We hadden een gezellige visite bij de jarige, goed om weer eens onder familie te zijn. Maar om half zeven moesten we wel terug. En we werden keurig op het station weer afgeleverd, samen met mijn schoonzusje. Het was wel een koud en winderig perronnetje op dat klein stationnetje en wachten is dan niet leuk, want natuurlijk was de trein niet op tijd. Maar toen we eenmaal zaten ging de reis al koutend heel snel voorbij en halverwege moest mijn schoonzusje uitstappen.
Eenmaal in Amsterdam waren we heel snel bij mij thuis. We hebben nog wat nagepraat en nieuwe dingetjes bekeken voor dochter naar haar eigen huis ging.
De nacht en de zondag daarop ging voorbij met uitrusten. En niets doen.
En de maandag is ‘Bettydag’. Dan komt mijn ongeëvenaarde hulpe zonder wie ik beslist zou vervuilen. Niet direct, maar toch op de duur. En wàt er ook gebeurt, ze wil mijn huisje schoongemaakt verlaten. ;-)
Ik heb een paar dozen met dia’s staan die, nadat ik de overbodige dia’s er in overleg met betrokkenen uitgehaald heb, nu naar dochterlief gaan. Maar omdat ze toch nog hier en bij de hand stonden heeft Betty ze op mijn verzoek ook bekeken. Dat is leuk, dan ziet ze iets van een vroeger leven van me. Een andere vrouw. Hoeveel vrouwen ben ik geweest in dit leven…?

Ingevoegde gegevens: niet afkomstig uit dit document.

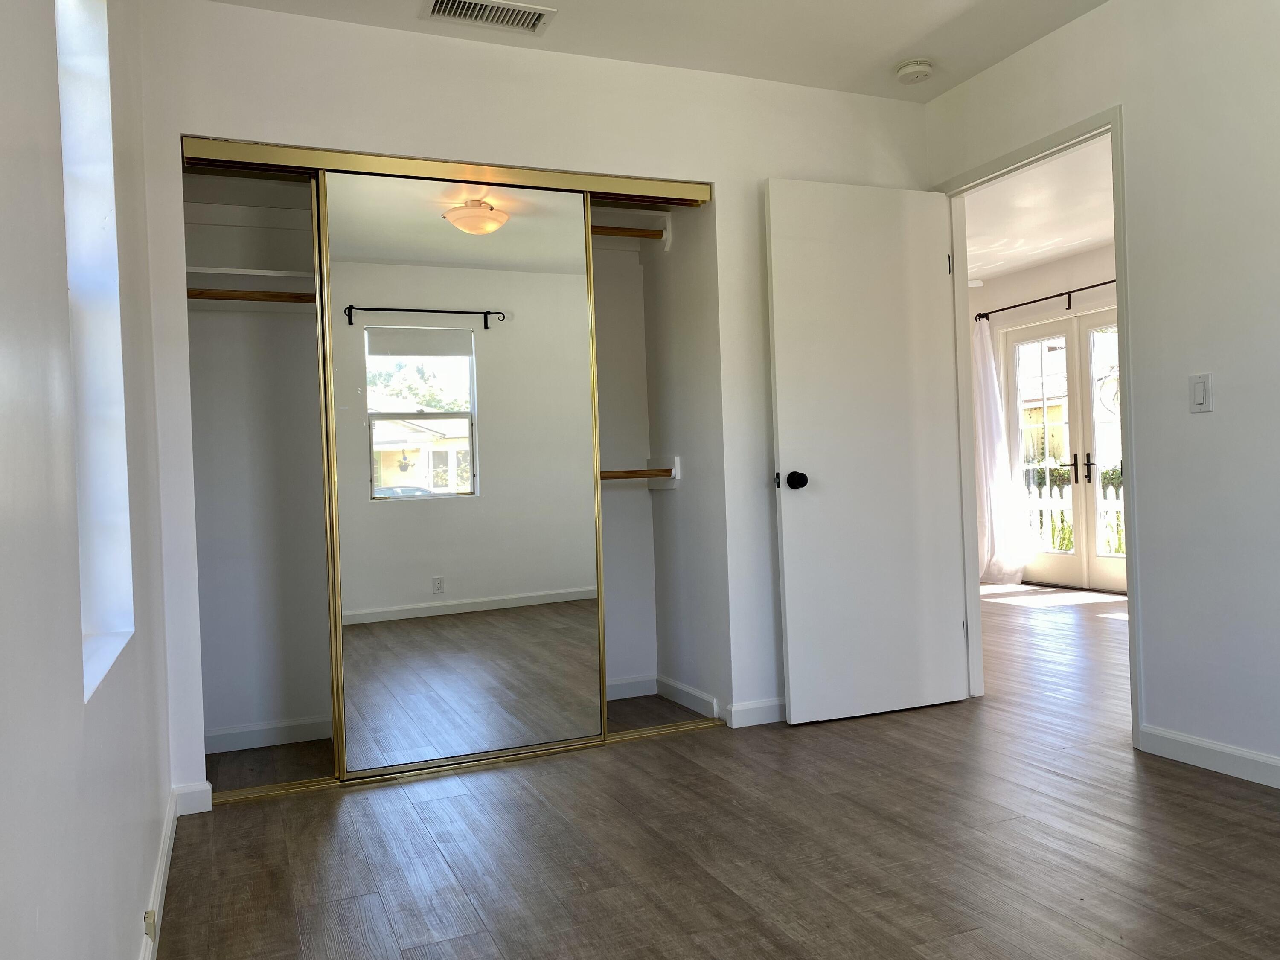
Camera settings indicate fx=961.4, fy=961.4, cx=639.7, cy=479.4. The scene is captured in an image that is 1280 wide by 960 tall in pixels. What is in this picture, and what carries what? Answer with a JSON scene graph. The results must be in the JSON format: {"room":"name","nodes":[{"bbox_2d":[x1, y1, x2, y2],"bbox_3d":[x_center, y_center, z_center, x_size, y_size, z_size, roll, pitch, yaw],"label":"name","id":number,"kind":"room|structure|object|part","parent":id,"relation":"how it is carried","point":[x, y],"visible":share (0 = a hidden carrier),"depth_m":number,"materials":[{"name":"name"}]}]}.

Na het kind en het jonge meisje… Een slachtoffer van mijn eerste man, maar wel moeder van twee jongetjes. In mijn tweede huwelijk was ik wel echtgenote en moeder, daarna aktievrouw, en moeder, later een treurende moeder, toen patiënte voor lange tijd en hier ben ik een oude vrouw geworden. Met een respectabele hoeveelheid herinneringen. Die niet allemaal geschreven willen worden.
De maandag was dit jaar ook het begin van mijn Jaardagen. Mijn zoon Jacob stierf op 26-jarige leeftijd. Hij was geboren op 3 november, en stierf 26 jaar later op 11 november. Nee, het verhaal daarover staat niet in mijn dagboek, maar elders. Wel is deze week elk jaar een herdenkingsweek, die het ene jaar wat gemakkelijker valt dan het andere jaar. Nu ik verzoend ben met het leven gaat het gedenken wel het hele jaar door. Maar andere jaren kon ik deze dagen niet, of minder goed aan. En kwamen herinneringen werkelijk tot leven, zodat ik een beetje teruggeplaatst werd in de tijd. Met alle emoties van dien.
Maar dit keer voel ik me goed. Het ergste dit jaar is voorbijgegaan met het herlezen en verbeteren van het verhaal rond mijn zoon Jacob.

De nacht was niet mild dit keer. Nare dromen en veel pijn. Waardoor ik wel al vroeg actief was ja. En nog hoorde hoe aan de overkant de reusachtige machinerie van een verpleeghuis aan de dag begon .
Het is nog donker buiten. En miezerig. Maar in het huis is het nog stil. En die stilte heb ik lief. Reden waarom ik ’s nachts zo vaak heel laat op ben.